Le Mouvement paysan demande, entre autres choses, que « l'Organisation des États américains procède de façon urgente à la nomination d'une Commission de vérification de la situation du Bajo Aguán, avec l'appui de la Commission interaméricaine des droits de l'Homme (CIDH) ». Il exhorte aussi « les Institutions financières internationales, les investisseurs et les ‘donateurs' internationaux à suspendre toute opération qui puisse toucher la zone, jusqu'à ce que sa nécessité et sa légitimité soient prouvées dans la perspective des droits des communautés lésées ».
La fin de la lettre ouverte met spécialement l'accent sur les exigences à l'égard des autorités du Honduras, qui doivent respecter les engagements contractés envers la communauté internationale de veiller au respect des droits de l'homme, en en finissant avec la criminalisation des mouvements paysans, en faisant cesser les expulsions forcées, en empêchant l'avancée de l'agro-industrie qui foule aux pieds la souveraineté alimentaire et territoriale, et en activant la démilitarisation de la région.
Nous appelons la communauté internationale à manifester sa solidarité avec le peuple du Honduras, et à être vigilante face à la situation de grave danger dans laquelle se trouve ce pays, et tout particulièrement le Bajo Aguán.

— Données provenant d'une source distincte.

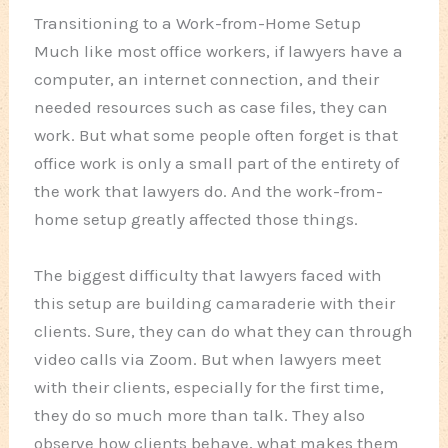
Transitioning to a Work-from-Home Setup
Much like most office workers, if lawyers have a
computer, an internet connection, and their
needed resources such as case files, they can
work. But what some people often forget is that
office work is only a small part of the entirety of
the work that lawyers do. And the work-from-
home setup greatly affected those things.
The biggest difficulty that lawyers faced with
this setup are building camaraderie with their
clients. Sure, they can do what they can through
video calls via Zoom. But when lawyers meet
with their clients, especially for the first time,
they do so much more than talk. They also
observe how clients behave, what makes them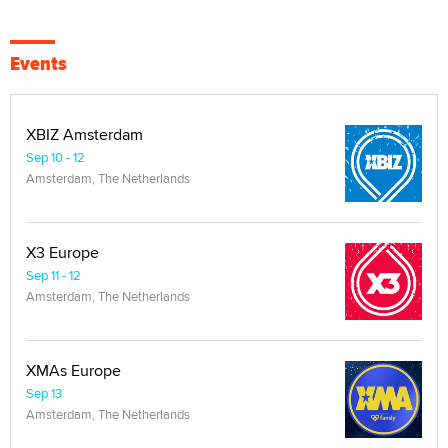
Events
XBIZ Amsterdam
Sep 10 - 12
Amsterdam, The Netherlands
X3 Europe
Sep 11 - 12
Amsterdam, The Netherlands
XMAs Europe
Sep 13
Amsterdam, The Netherlands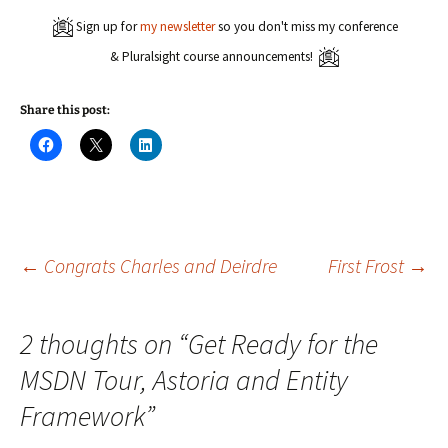
Sign up for
my newsletter
so you don't miss my conference
& Pluralsight course announcements!
Share this post:
C
C
C
l
l
l
i
i
i
c
c
c
k
k
k
t
t
t
o
o
o
s
s
s
h
h
h
a
a
a
Post
←
Congrats Charles and Deirdre
First Frost
→
r
r
r
e
e
e
o
o
o
n
n
n
navigation
F
X
L
2 thoughts on “
Get Ready for the
a
(
i
c
O
n
e
p
k
MSDN Tour, Astoria and Entity
b
e
e
o
n
d
o
s
I
Framework
”
k
i
n
(
n
(
O
n
O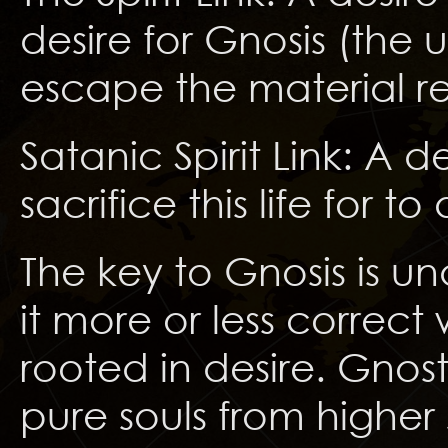
desire for Gnosis (the
escape the material r
Satanic Spirit Link: A d
sacrifice this life for to
The key to Gnosis is u
it more or less correct
rooted in desire. Gnost
pure souls from higher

Ces deux cas sont représentatifs de beaucoup d'autres en Amérique latine, en Afrique et en Asie, où les responsables de la mise en œuvre d'un système basé sur l'extraction à grande échelle et de la promotion d'une consommation excessive selon les règles du capitalisme mondial, répondent par la criminalisation, la répression, la militarisation et la mort à ceux qui refusent de sacrifier leurs terres, leurs territoires, leur culture et leurs formes traditionnelles de production sur l'autel d'une féroce marchandisation de la nature.